The idea of constructing a highway from Carmel to San Simeon originated with Dr. John Roberts shortly before 1900 but funding for what would later be called Highway One was not approved until 1919. The construction was fraught with difficulties and the project took 18 years to come to fruition. At last, on June 27, 1937, the oiled and graveled highway was completed, at a cost of approximately $9,000,000.
The celebration marking the opening of the highway began with a banquet held at the Cambria Pines Lodge on Saturday June 26, which was attended by such luminaries as Mrs. Frank F. Merriam, wife of the governor; Mrs.

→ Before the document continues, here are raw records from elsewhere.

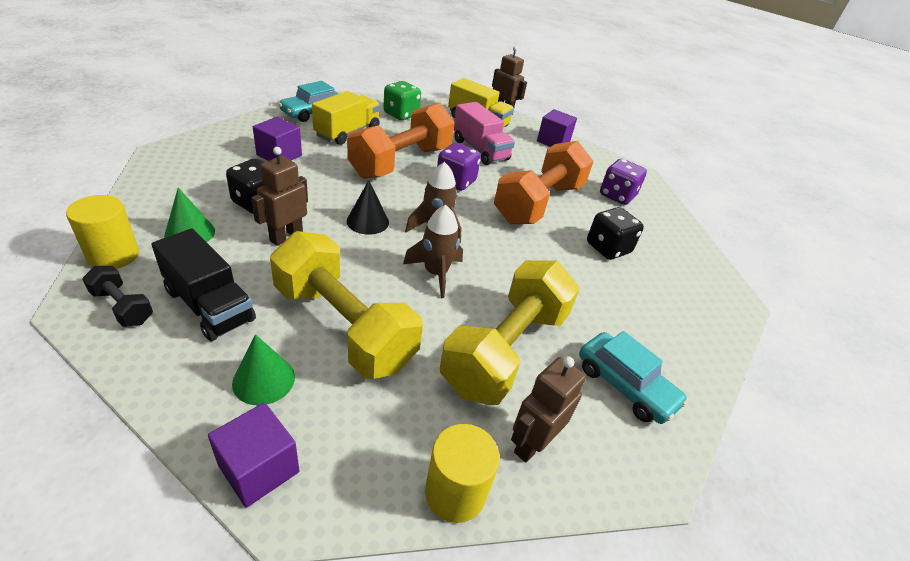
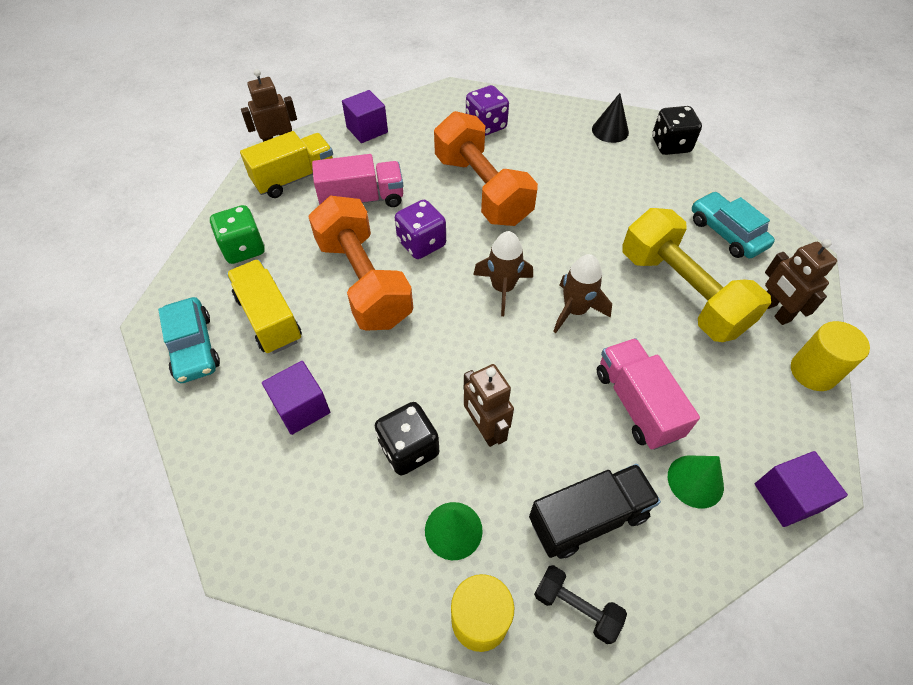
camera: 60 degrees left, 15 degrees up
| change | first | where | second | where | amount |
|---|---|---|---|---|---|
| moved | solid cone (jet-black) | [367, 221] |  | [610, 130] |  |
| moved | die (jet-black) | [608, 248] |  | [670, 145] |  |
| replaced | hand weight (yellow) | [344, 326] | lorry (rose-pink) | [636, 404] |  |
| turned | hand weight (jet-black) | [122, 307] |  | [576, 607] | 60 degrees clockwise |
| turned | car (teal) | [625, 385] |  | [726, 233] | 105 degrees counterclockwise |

Rigdon, widow of the late State Senator Elmer Rigdon; three members of the Highway Commission and their wives; members of the California Department of Highways; representatives of the Chambers of Commerce of San Luis Obispo, Morro Bay, Cayucos and the State Chamber of Commerce; Manuel Sebastian of the San Simeon Merchant’s Association; and George Gillespie, Deputy Grand President of the Grand Parlor of Native Sons of the Golden West. Governor Frank F. Merriam was unable to attend the banquet due to a previous speaking engagement in Los Angeles. Speakers at the banquet included Ray W. Shamel, president of the Cambria Chamber of Commerce; Harry E. Jones, toastmaster; Mrs. Merriam; Phil Stanton, Paul Jasper and W. T. Hart, State Highway Commissioners; Mrs. J. L. Marquardt, Chairman of the Rigdon Memorial Committee; Mr. Lundborg of the State Chamber of Commerce; Mrs. Frank Gyorgy, Mayor of Cambria; Gus Thiebaud, President of the San Luis Obispo Chamber of Commerce; and R. L. White, President of the Morro Bay Chamber of Commerce.

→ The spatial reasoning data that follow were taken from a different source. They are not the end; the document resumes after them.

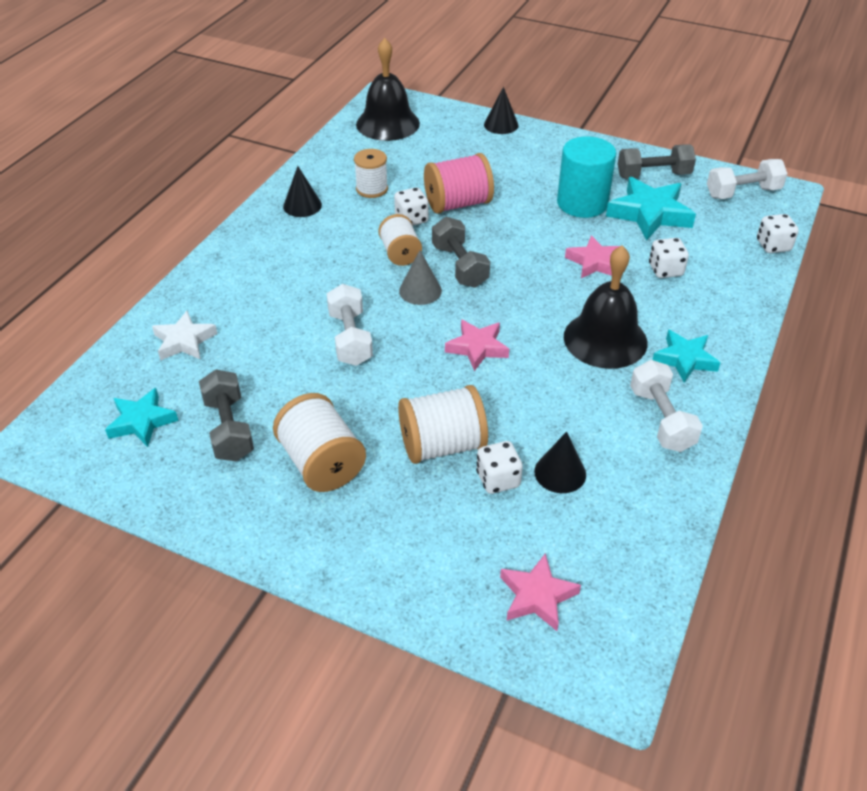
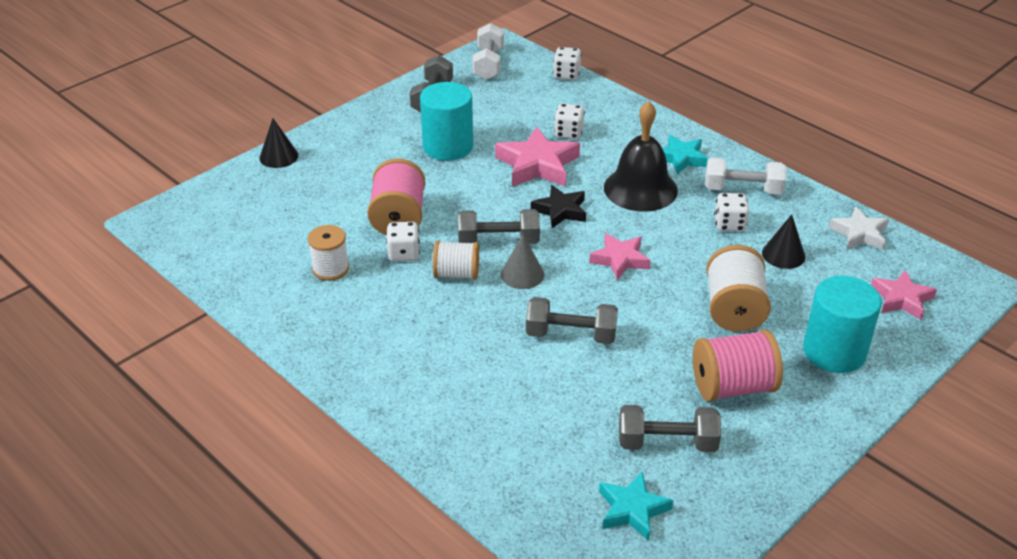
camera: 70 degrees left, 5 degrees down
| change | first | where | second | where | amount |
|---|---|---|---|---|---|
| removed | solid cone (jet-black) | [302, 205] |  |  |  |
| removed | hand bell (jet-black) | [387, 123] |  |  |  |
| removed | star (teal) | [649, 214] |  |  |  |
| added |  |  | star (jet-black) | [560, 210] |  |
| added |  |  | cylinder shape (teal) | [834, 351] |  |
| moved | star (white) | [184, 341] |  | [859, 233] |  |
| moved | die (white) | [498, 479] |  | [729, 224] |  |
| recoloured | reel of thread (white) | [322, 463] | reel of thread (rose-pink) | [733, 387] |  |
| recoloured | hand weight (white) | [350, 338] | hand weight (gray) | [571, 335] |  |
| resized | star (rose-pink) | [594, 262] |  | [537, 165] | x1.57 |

The following morning, June 27, 1937, a caravan departed from the Cambria Pines Lodge led by a car carrying Governor Merriam who had arrived during the night. The caravan arrived at San Simeon at 10:00 AM and the dedication ceremonies began there including speeches by Governor Merriam; Earl Lee Kelly, Director of Public Works; Senator Chris Jespersen; State Highway Commissioners Harry Hopkins, Judah, Phil Stanton, W. T. Hart, and Paul Jasper; Justus F. Craemer, assistant director of public works; Harry E. Jones, President of the Cambria Development Company; Lester Gibson, chief highway division engineer; Frank Booth, chairman of the County Planning Commission; Mrs. J. L. Marquardt, chairman of the Rigdon Memorial Committee; Mrs. Frank Gyorgy, mayor of Cambria; and Ray W. Shamel, president of the Cambria Chamber of Commerce. In addition, Joyce Matheson, Miss Cambria Pines, and Barbara Edmundson, San Luis Obispo outdoor girl attended.
From there the procession of dignitaries, accompanied by hundreds of other vehicles, moved up the coast to a place about four miles north of Lucia to dedicate a roadside park and drinking fountain (which still exists) to the late Senator Rigdon. Tributes to Rigdon’s memory were given by Judge A. S. Gay, Margaret Soto and Ray Shamel. Mrs. Rigdon dedicated a silver fir to her husband’s memory and officers of The Grand Parlor of the Native Sons dedicated two sequoias. Mrs. Marquardt, with the help of her committee consisting of Margaret Soto, Henry Minetti, Mrs. Minetti, J. D. Campbell and M. L. Waltz, sealed into the monument a current issue of The Cambrian, pictures of the senator, copies of the bills passed by the legislature in 1917 and 1922 making the San Simeon to Carmel portion of the road part of the state highway system, an engraved scroll containing the names of all of the donors to the memorial and mementos and business cards of the officials present. The plaque (which is now missing) on the front of the fountain read:
“This Fountain is dedicated to Hon. Elmer S. Rigdon of Cambria, California, Born 1868, Died 1922, State Assembly 1915-1917, State Senate 1917-22, His foresight and efforts made possible the Carmel-San Simeon-Cambria link of the Roosevelt Highway. A token of esteem from his San Luis Obispo County Friends”
After that, Governor Merriam and Earl Lee Kelly symbolically pushed a boulder off of the highway utilizing the help of a stick of dynamite and a bull dozer at Pfeiffer Redwoods State Park. This act formally opened the highway to traffic and was followed by the release of thousands of carrier pigeons and a pageant of the road depicting the Indians, the Spaniards and the early pioneers and paying tribute to Dr. Roberts. Dignitaries present at this ceremony included Senator Ed Tickle, Mayor Emmet McMenamin of Monterey, and City Manager William Pardee of Monterey. Dr. John Roberts, who started the entire idea of the road, was present at the ceremonies but evidently did not make a speech.